How often have I angrily scrubbed at bowls with glued-on cereal, inconsiderately left at the bottom of the sink for me by a hoard of little boys or, heaven forbid, their father?! Don't they know I have better things to do with my time? I have Bible studies to lead and girls to mentor and blogposts to write- spiritual things that matter!! Holy ambitions that will impact the world!! So naturally I huff loudly as I scrub to ensure everyone knows how inconvenienced I am, bits of Panda Puffs flying like shrapnel. Never mind that we can afford Whole Foods fare or that the little boys who deposited these offensive bowls are allergy-free. Never mind that they're physically healthy and conscientious enough to carry their bowls this far. Never mind that their dad has worked a 50 hour week. Never mind that the Father seeks to work out humility and sacrifice and character in me. I could have been reading my Bible app, people!!


The great orator of the 20th century, Oswald Chambers, put it this way:"It's one thing to go through a crisis grandly, yet quite another to go through every day glorifying God when there is no witness, no limelight, and no one paying even the remotest attention to us."

Being faithful and honorable to the Lord when no one requires it or applauds it or even notices it. Keeping our thoughts pure because He asks us to. Doing our devotions because it draws us closer to His heart. Speaking well of our boss because gossip grieves the Father. Holding our tongue when our spouse has really failed. Extending grace to the child that keeps disobeying.
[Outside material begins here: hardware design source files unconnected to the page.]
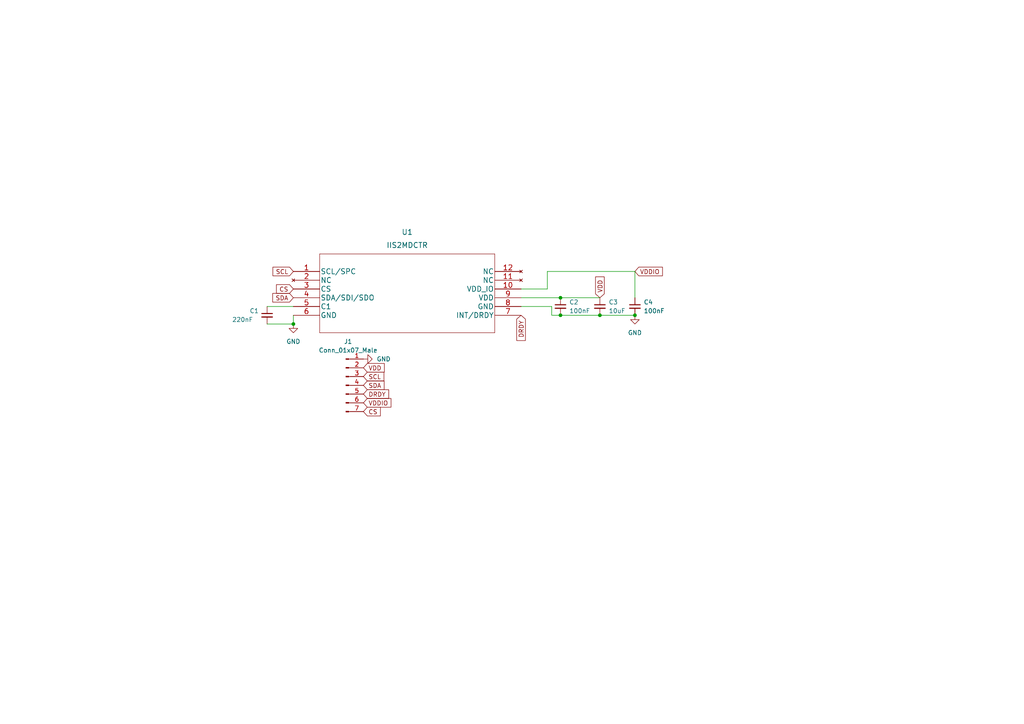
<source format=kicad_sch>
(kicad_sch (version 20211123) (generator eeschema)

  (uuid 74386b06-7ddd-4c90-a17d-d3dc0c80b7a7)

  (paper "A4")

  

  (junction (at 162.56 91.44) (diameter 0) (color 0 0 0 0)
    (uuid 094de2ef-05b9-4769-adf0-3a0a05e88e91)
  )
  (junction (at 173.99 91.44) (diameter 0) (color 0 0 0 0)
    (uuid 5fef8c56-7304-45a1-a987-7e941467b47c)
  )
  (junction (at 184.15 91.44) (diameter 0) (color 0 0 0 0)
    (uuid 8b95d07e-6752-4bec-a1f7-63d8fc449ed7)
  )
  (junction (at 85.09 93.98) (diameter 0) (color 0 0 0 0)
    (uuid 91b3da54-dfea-4a7d-8f75-a9b73543c63a)
  )
  (junction (at 162.56 86.36) (diameter 0) (color 0 0 0 0)
    (uuid dbe34764-812e-4c3e-859e-357b8511cc7d)
  )

  (wire (pts (xy 77.47 93.98) (xy 85.09 93.98))
    (stroke (width 0) (type default) (color 0 0 0 0))
    (uuid 2dc97437-0773-49b2-b4a3-588fff8471ef)
  )
  (wire (pts (xy 77.47 88.9) (xy 85.09 88.9))
    (stroke (width 0) (type default) (color 0 0 0 0))
    (uuid 322fabeb-6e97-45d2-9631-a8a441f716fb)
  )
  (wire (pts (xy 160.02 91.44) (xy 160.02 88.9))
    (stroke (width 0) (type default) (color 0 0 0 0))
    (uuid 3d1b448b-9431-4fec-8b50-99c347cde700)
  )
  (wire (pts (xy 162.56 91.44) (xy 173.99 91.44))
    (stroke (width 0) (type default) (color 0 0 0 0))
    (uuid 53b46fe2-cdf6-464a-b899-abbed1b34241)
  )
  (wire (pts (xy 162.56 91.44) (xy 160.02 91.44))
    (stroke (width 0) (type default) (color 0 0 0 0))
    (uuid 54220078-9942-448a-a74d-cd702065f47a)
  )
  (wire (pts (xy 158.75 78.74) (xy 158.75 83.82))
    (stroke (width 0) (type default) (color 0 0 0 0))
    (uuid 5e13b66b-87b8-420c-84a9-ab861b4f83c7)
  )
  (wire (pts (xy 160.02 88.9) (xy 151.13 88.9))
    (stroke (width 0) (type default) (color 0 0 0 0))
    (uuid 64912c20-42fc-4ba6-a9d9-4bfa6e9c0f4e)
  )
  (wire (pts (xy 162.56 86.36) (xy 173.99 86.36))
    (stroke (width 0) (type default) (color 0 0 0 0))
    (uuid 6e703b34-2e51-46c3-9e04-68c836f70979)
  )
  (wire (pts (xy 158.75 83.82) (xy 151.13 83.82))
    (stroke (width 0) (type default) (color 0 0 0 0))
    (uuid 7d1ec047-6ce0-41ec-be02-9348886014f5)
  )
  (wire (pts (xy 151.13 86.36) (xy 162.56 86.36))
    (stroke (width 0) (type default) (color 0 0 0 0))
    (uuid 9b45dfb1-8b17-44d1-aa59-ffbc1dd4a52b)
  )
  (wire (pts (xy 85.09 93.98) (xy 85.09 91.44))
    (stroke (width 0) (type default) (color 0 0 0 0))
    (uuid b9540b0c-d953-4fca-83dc-909b3b465298)
  )
  (wire (pts (xy 184.15 78.74) (xy 158.75 78.74))
    (stroke (width 0) (type default) (color 0 0 0 0))
    (uuid ca67bdbd-9614-4cde-b3a8-840792ca302c)
  )
  (wire (pts (xy 184.15 86.36) (xy 184.15 78.74))
    (stroke (width 0) (type default) (color 0 0 0 0))
    (uuid cf3af874-1912-4e6f-bccb-8fc18d636808)
  )
  (wire (pts (xy 173.99 91.44) (xy 184.15 91.44))
    (stroke (width 0) (type default) (color 0 0 0 0))
    (uuid da092f44-408b-4244-802b-2712d85beced)
  )

  (global_label "SCL" (shape input) (at 105.41 109.22 0) (fields_autoplaced)
    (effects (font (size 1.27 1.27)) (justify left))
    (uuid 130b1752-6369-4945-9423-00d3402a4c0f)
    (property "Intersheet References" "${INTERSHEET_REFS}" (id 0) (at 111.3307 109.2994 0)
      (effects (font (size 1.27 1.27)) (justify left) hide)
    )
  )
  (global_label "VDD" (shape input) (at 173.99 86.36 90) (fields_autoplaced)
    (effects (font (size 1.27 1.27)) (justify left))
    (uuid 13d82427-b35b-4799-a577-1c4e794096e3)
    (property "Intersheet References" "${INTERSHEET_REFS}" (id 0) (at 173.9106 80.3183 90)
      (effects (font (size 1.27 1.27)) (justify left) hide)
    )
  )
  (global_label "VDDIO" (shape input) (at 105.41 116.84 0) (fields_autoplaced)
    (effects (font (size 1.27 1.27)) (justify left))
    (uuid 2a38e94c-1d5d-41e6-9fd2-2febf9f3e552)
    (property "Intersheet References" "${INTERSHEET_REFS}" (id 0) (at 113.3869 116.7606 0)
      (effects (font (size 1.27 1.27)) (justify left) hide)
    )
  )
  (global_label "CS" (shape input) (at 85.09 83.82 180) (fields_autoplaced)
    (effects (font (size 1.27 1.27)) (justify right))
    (uuid 6b2e09db-2304-425a-a2c0-ff331afe788f)
    (property "Intersheet References" "${INTERSHEET_REFS}" (id 0) (at 80.1974 83.7406 0)
      (effects (font (size 1.27 1.27)) (justify right) hide)
    )
  )
  (global_label "DRDY" (shape input) (at 151.13 91.44 270) (fields_autoplaced)
    (effects (font (size 1.27 1.27)) (justify right))
    (uuid 7cdb2227-01e2-4afa-a8e7-61e19ae54afd)
    (property "Intersheet References" "${INTERSHEET_REFS}" (id 0) (at 151.2094 98.7517 90)
      (effects (font (size 1.27 1.27)) (justify right) hide)
    )
  )
  (global_label "DRDY" (shape input) (at 105.41 114.3 0) (fields_autoplaced)
    (effects (font (size 1.27 1.27)) (justify left))
    (uuid 9ec5502c-f256-430b-af7c-af0d832bea3d)
    (property "Intersheet References" "${INTERSHEET_REFS}" (id 0) (at 112.7217 114.2206 0)
      (effects (font (size 1.27 1.27)) (justify left) hide)
    )
  )
  (global_label "SDA" (shape input) (at 105.41 111.76 0) (fields_autoplaced)
    (effects (font (size 1.27 1.27)) (justify left))
    (uuid bf6042f1-81f6-4c6f-952e-0a9bddd5ff53)
    (property "Intersheet References" "${INTERSHEET_REFS}" (id 0) (at 111.3912 111.8394 0)
      (effects (font (size 1.27 1.27)) (justify left) hide)
    )
  )
  (global_label "CS" (shape input) (at 105.41 119.38 0) (fields_autoplaced)
    (effects (font (size 1.27 1.27)) (justify left))
    (uuid c54696b7-b84d-4c6d-9a9c-fc9d4128afec)
    (property "Intersheet References" "${INTERSHEET_REFS}" (id 0) (at 110.3026 119.4594 0)
      (effects (font (size 1.27 1.27)) (justify left) hide)
    )
  )
  (global_label "SDA" (shape input) (at 85.09 86.36 180) (fields_autoplaced)
    (effects (font (size 1.27 1.27)) (justify right))
    (uuid d7490166-64f9-42f8-be61-a34b501b99ad)
    (property "Intersheet References" "${INTERSHEET_REFS}" (id 0) (at 79.1088 86.2806 0)
      (effects (font (size 1.27 1.27)) (justify right) hide)
    )
  )
  (global_label "SCL" (shape input) (at 85.09 78.74 180) (fields_autoplaced)
    (effects (font (size 1.27 1.27)) (justify right))
    (uuid da6ccb52-44e5-491a-9ba0-3fc6ad10ac43)
    (property "Intersheet References" "${INTERSHEET_REFS}" (id 0) (at 79.1693 78.6606 0)
      (effects (font (size 1.27 1.27)) (justify right) hide)
    )
  )
  (global_label "VDD" (shape input) (at 105.41 106.68 0) (fields_autoplaced)
    (effects (font (size 1.27 1.27)) (justify left))
    (uuid dd0a4ee5-377c-446e-a157-5afa5a7394fd)
    (property "Intersheet References" "${INTERSHEET_REFS}" (id 0) (at 111.4517 106.6006 0)
      (effects (font (size 1.27 1.27)) (justify left) hide)
    )
  )
  (global_label "VDDIO" (shape input) (at 184.15 78.74 0) (fields_autoplaced)
    (effects (font (size 1.27 1.27)) (justify left))
    (uuid f0a302fe-30b0-4561-b0bf-f66c44098603)
    (property "Intersheet References" "${INTERSHEET_REFS}" (id 0) (at 192.1269 78.6606 0)
      (effects (font (size 1.27 1.27)) (justify left) hide)
    )
  )

  (symbol (lib_id "power:GND") (at 85.09 93.98 0) (unit 1)
    (in_bom yes) (on_board yes) (fields_autoplaced)
    (uuid 2e3ee23b-1f25-4e64-9953-fd560ad14222)
    (property "Reference" "#PWR0101" (id 0) (at 85.09 100.33 0)
      (effects (font (size 1.27 1.27)) hide)
    )
    (property "Value" "GND" (id 1) (at 85.09 99.06 0))
    (property "Footprint" "" (id 2) (at 85.09 93.98 0)
      (effects (font (size 1.27 1.27)) hide)
    )
    (property "Datasheet" "" (id 3) (at 85.09 93.98 0)
      (effects (font (size 1.27 1.27)) hide)
    )
    (pin "1" (uuid 8d3d5a73-5db9-4c32-8d1b-4d37fbd79214))
  )

  (symbol (lib_id "IIS2MCTDR:IIS2MDCTR") (at 85.09 78.74 0) (unit 1)
    (in_bom yes) (on_board yes) (fields_autoplaced)
    (uuid 5d25d21d-c220-4a74-9475-ca1eb7f83493)
    (property "Reference" "U1" (id 0) (at 118.11 67.31 0)
      (effects (font (size 1.524 1.524)))
    )
    (property "Value" "IIS2MDCTR" (id 1) (at 118.11 71.12 0)
      (effects (font (size 1.524 1.524)))
    )
    (property "Footprint" "Package_LGA:LGA-12_2x2mm_P0.5mm" (id 2) (at 118.11 72.644 0)
      (effects (font (size 1.524 1.524)) hide)
    )
    (property "Datasheet" "" (id 3) (at 85.09 78.74 0)
      (effects (font (size 1.524 1.524)))
    )
    (pin "1" (uuid 52b39834-a63f-46a1-9d8e-9f8837ffb329))
    (pin "10" (uuid 5b279ae8-bb0f-40e6-ba69-d89995ab37f3))
    (pin "11" (uuid ec88e0e3-c5d3-44d1-a0f9-5c642cb0ed25))
    (pin "12" (uuid 5535a131-b4a1-4e7f-ab97-be20aa7461ec))
    (pin "2" (uuid 0337b1c4-7300-45ba-b581-d33ab4d25847))
    (pin "3" (uuid 06b33aa8-af28-4851-84a0-4714b27009e8))
    (pin "4" (uuid 0526deb6-c274-47d4-841e-a87c3db1022f))
    (pin "5" (uuid 2437cb80-80ac-49f2-b3aa-2194678e8c48))
    (pin "6" (uuid 91e5a188-466b-4f79-957c-cf95bde81caa))
    (pin "7" (uuid 9c7bc2e4-b9f0-4050-8fc9-3208abaeb85a))
    (pin "8" (uuid d1c9a40f-a251-4bd9-874c-31686e3cbb87))
    (pin "9" (uuid 036f40a1-ffe3-4df7-aef0-8d771d4c8bf5))
  )

  (symbol (lib_id "Device:C_Small") (at 184.15 88.9 0) (unit 1)
    (in_bom yes) (on_board yes) (fields_autoplaced)
    (uuid 669c151b-88be-40a9-95fd-91f157ec6bee)
    (property "Reference" "C4" (id 0) (at 186.69 87.6362 0)
      (effects (font (size 1.27 1.27)) (justify left))
    )
    (property "Value" "100nF" (id 1) (at 186.69 90.1762 0)
      (effects (font (size 1.27 1.27)) (justify left))
    )
    (property "Footprint" "Capacitor_SMD:C_0402_1005Metric" (id 2) (at 184.15 88.9 0)
      (effects (font (size 1.27 1.27)) hide)
    )
    (property "Datasheet" "CL05A104KA5NNNC" (id 3) (at 184.15 88.9 0)
      (effects (font (size 1.27 1.27)) hide)
    )
    (pin "1" (uuid 0b97fdd2-74db-4bf1-8c5f-7d4020f10e36))
    (pin "2" (uuid 0e1119f2-84a5-4e1b-b2bd-10f0775fa454))
  )

  (symbol (lib_id "Device:C_Small") (at 162.56 88.9 0) (unit 1)
    (in_bom yes) (on_board yes) (fields_autoplaced)
    (uuid 78bcb656-cc7e-4bcd-a343-104c97720827)
    (property "Reference" "C2" (id 0) (at 165.1 87.6362 0)
      (effects (font (size 1.27 1.27)) (justify left))
    )
    (property "Value" "100nF" (id 1) (at 165.1 90.1762 0)
      (effects (font (size 1.27 1.27)) (justify left))
    )
    (property "Footprint" "Capacitor_SMD:C_0402_1005Metric" (id 2) (at 162.56 88.9 0)
      (effects (font (size 1.27 1.27)) hide)
    )
    (property "Datasheet" "CL05A104KA5NNNC" (id 3) (at 162.56 88.9 0)
      (effects (font (size 1.27 1.27)) hide)
    )
    (pin "1" (uuid 9610078f-73f3-4ea9-9dbd-9fca41715617))
    (pin "2" (uuid 1f813a32-bb11-4796-ae96-a733cc2280fe))
  )

  (symbol (lib_id "Device:C_Small") (at 77.47 91.44 0) (unit 1)
    (in_bom yes) (on_board yes)
    (uuid 821a0a39-fd87-4665-b6c9-1a0ac6a5f0b9)
    (property "Reference" "C1" (id 0) (at 72.39 90.17 0)
      (effects (font (size 1.27 1.27)) (justify left))
    )
    (property "Value" "220nF" (id 1) (at 67.31 92.71 0)
      (effects (font (size 1.27 1.27)) (justify left))
    )
    (property "Footprint" "Capacitor_SMD:C_0402_1005Metric" (id 2) (at 77.47 91.44 0)
      (effects (font (size 1.27 1.27)) hide)
    )
    (property "Datasheet" "CL05B224KO5NNNC" (id 3) (at 77.47 91.44 0)
      (effects (font (size 1.27 1.27)) hide)
    )
    (pin "1" (uuid 58863d66-f7ae-4c32-92c2-72dd766b4e12))
    (pin "2" (uuid f4666ab4-69f3-4dff-b902-125443ef7ba9))
  )

  (symbol (lib_id "power:GND") (at 105.41 104.14 90) (unit 1)
    (in_bom yes) (on_board yes) (fields_autoplaced)
    (uuid b8e50ead-eb38-4dd1-be4a-3ef2713dafaf)
    (property "Reference" "#PWR0102" (id 0) (at 111.76 104.14 0)
      (effects (font (size 1.27 1.27)) hide)
    )
    (property "Value" "GND" (id 1) (at 109.22 104.1399 90)
      (effects (font (size 1.27 1.27)) (justify right))
    )
    (property "Footprint" "" (id 2) (at 105.41 104.14 0)
      (effects (font (size 1.27 1.27)) hide)
    )
    (property "Datasheet" "" (id 3) (at 105.41 104.14 0)
      (effects (font (size 1.27 1.27)) hide)
    )
    (pin "1" (uuid c4c274a3-924a-46c0-b255-e048efb0e3d1))
  )

  (symbol (lib_id "Device:C_Small") (at 173.99 88.9 0) (unit 1)
    (in_bom yes) (on_board yes) (fields_autoplaced)
    (uuid c280a25c-e39b-4076-9b62-bf2e8ca88795)
    (property "Reference" "C3" (id 0) (at 176.53 87.6362 0)
      (effects (font (size 1.27 1.27)) (justify left))
    )
    (property "Value" "10uF" (id 1) (at 176.53 90.1762 0)
      (effects (font (size 1.27 1.27)) (justify left))
    )
    (property "Footprint" "Capacitor_SMD:C_0402_1005Metric" (id 2) (at 173.99 88.9 0)
      (effects (font (size 1.27 1.27)) hide)
    )
    (property "Datasheet" "GRM155R61A106ME11D" (id 3) (at 173.99 88.9 0)
      (effects (font (size 1.27 1.27)) hide)
    )
    (pin "1" (uuid aa4854ec-7ffb-41df-9a67-470d2a916162))
    (pin "2" (uuid dcaff9cc-9310-40b8-b139-a84255a202b4))
  )

  (symbol (lib_id "power:GND") (at 184.15 91.44 0) (unit 1)
    (in_bom yes) (on_board yes) (fields_autoplaced)
    (uuid e26427f0-8da4-4e03-a63b-72e28bb45568)
    (property "Reference" "#PWR?" (id 0) (at 184.15 97.79 0)
      (effects (font (size 1.27 1.27)) hide)
    )
    (property "Value" "GND" (id 1) (at 184.15 96.52 0))
    (property "Footprint" "" (id 2) (at 184.15 91.44 0)
      (effects (font (size 1.27 1.27)) hide)
    )
    (property "Datasheet" "" (id 3) (at 184.15 91.44 0)
      (effects (font (size 1.27 1.27)) hide)
    )
    (pin "1" (uuid 13e2b9e8-19a7-4f28-8467-977040254e2a))
  )

  (symbol (lib_id "Connector:Conn_01x07_Male") (at 100.33 111.76 0) (unit 1)
    (in_bom yes) (on_board yes) (fields_autoplaced)
    (uuid f1e4bed9-c729-47a5-bbf3-7cee8271d130)
    (property "Reference" "J1" (id 0) (at 100.965 99.06 0))
    (property "Value" "Conn_01x07_Male" (id 1) (at 100.965 101.6 0))
    (property "Footprint" "Connector_PinHeader_2.54mm:PinHeader_1x07_P2.54mm_Vertical" (id 2) (at 100.33 111.76 0)
      (effects (font (size 1.27 1.27)) hide)
    )
    (property "Datasheet" "~" (id 3) (at 100.33 111.76 0)
      (effects (font (size 1.27 1.27)) hide)
    )
    (pin "1" (uuid 009f68fb-51e8-4545-80af-995ff18f6c69))
    (pin "2" (uuid e74432d4-1979-4a53-9fde-edeed3303658))
    (pin "3" (uuid 0ff8d7c8-8f26-400b-b87b-d9860bb2f83b))
    (pin "4" (uuid b42b1812-19ef-4720-a686-ed4358dca524))
    (pin "5" (uuid 22536b77-5727-46e3-89fe-1ef1e1344cdd))
    (pin "6" (uuid daaffdb2-33ea-4a98-afb4-e317f56b9582))
    (pin "7" (uuid a4bdbb69-3849-4d0f-ac2e-90323b335778))
  )

  (sheet_instances
    (path "/" (page "1"))
  )

  (symbol_instances
    (path "/2e3ee23b-1f25-4e64-9953-fd560ad14222"
      (reference "#PWR0101") (unit 1) (value "GND") (footprint "")
    )
    (path "/b8e50ead-eb38-4dd1-be4a-3ef2713dafaf"
      (reference "#PWR0102") (unit 1) (value "GND") (footprint "")
    )
    (path "/e26427f0-8da4-4e03-a63b-72e28bb45568"
      (reference "#PWR?") (unit 1) (value "GND") (footprint "")
    )
    (path "/821a0a39-fd87-4665-b6c9-1a0ac6a5f0b9"
      (reference "C1") (unit 1) (value "220nF") (footprint "Capacitor_SMD:C_0402_1005Metric")
    )
    (path "/78bcb656-cc7e-4bcd-a343-104c97720827"
      (reference "C2") (unit 1) (value "100nF") (footprint "Capacitor_SMD:C_0402_1005Metric")
    )
    (path "/c280a25c-e39b-4076-9b62-bf2e8ca88795"
      (reference "C3") (unit 1) (value "10uF") (footprint "Capacitor_SMD:C_0402_1005Metric")
    )
    (path "/669c151b-88be-40a9-95fd-91f157ec6bee"
      (reference "C4") (unit 1) (value "100nF") (footprint "Capacitor_SMD:C_0402_1005Metric")
    )
    (path "/f1e4bed9-c729-47a5-bbf3-7cee8271d130"
      (reference "J1") (unit 1) (value "Conn_01x07_Male") (footprint "Connector_PinHeader_2.54mm:PinHeader_1x07_P2.54mm_Vertical")
    )
    (path "/5d25d21d-c220-4a74-9475-ca1eb7f83493"
      (reference "U1") (unit 1) (value "IIS2MDCTR") (footprint "Package_LGA:LGA-12_2x2mm_P0.5mm")
    )
  )
)

</source>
What if we shifted our perspectives away from inconvenience and towards gratitude for the things and people that prompt all of these routines?

There are a jillion ways to love the Lord in the regular places of our lives. What if we joyfully folded our laundry as a service to our families, grateful that their little bums don't have to run around nakey? What if we delighted in our commute as a chance to listen to a sermon or reach out to a lonely BART neighbor? What if we were thankful for that boring, far away job because it keeps us afloat in the beautiful Bay Area? What if we looked up from our phones and tried talking to that grocery store checker or fellow shoppers as we waited in long lines? What if we shifted our perspectives away from inconvenience and towards gratitude for the things and people that prompt all of these routines? Grateful for the ability to work, to own, to clean, to parent, to connect, to give, to grieve.



What if we let God into the mundane? What if we asked Him to transform our understanding of all that we MUST do to all that we GET to do? What if serving God isn't about the mountaintops? What if it's all about the regular, simple moments of cheerfully setting our alarms, doing our sit-ups and vacuuming up Cheerios. What if we allowed the Father to speak to us as we walked our dogs and prepared for board meetings and took out the trash? He's everywhere, wanting to reign in our Gram-worthy successes, but also in our everyday grind. He's the God of At Home Mommy and Left the House Mommy. He knows you. He sees you. He's proud of you, whether you're killing it or sucking it up, famous or living in obscurity, scintillating or ordinary. He takes us to the mountain-top, but He never leaves us or forsakes us in the valley. Let's honor Him with the integrity of our devotion, moment by moment, because He's right there in the middle of our very regular, beautiful mundane. Panda Puffs and all.


7 Where can I go from your Spirit? Where can I flee from your presence? 8 If I go up to the heavens, you are there; if I make my bed in the depths, you are there.  9 If I rise on the wings of the dawn, if I settle on the far side of the sea, 10 even there your hand will guide me, your right hand will hold me fast.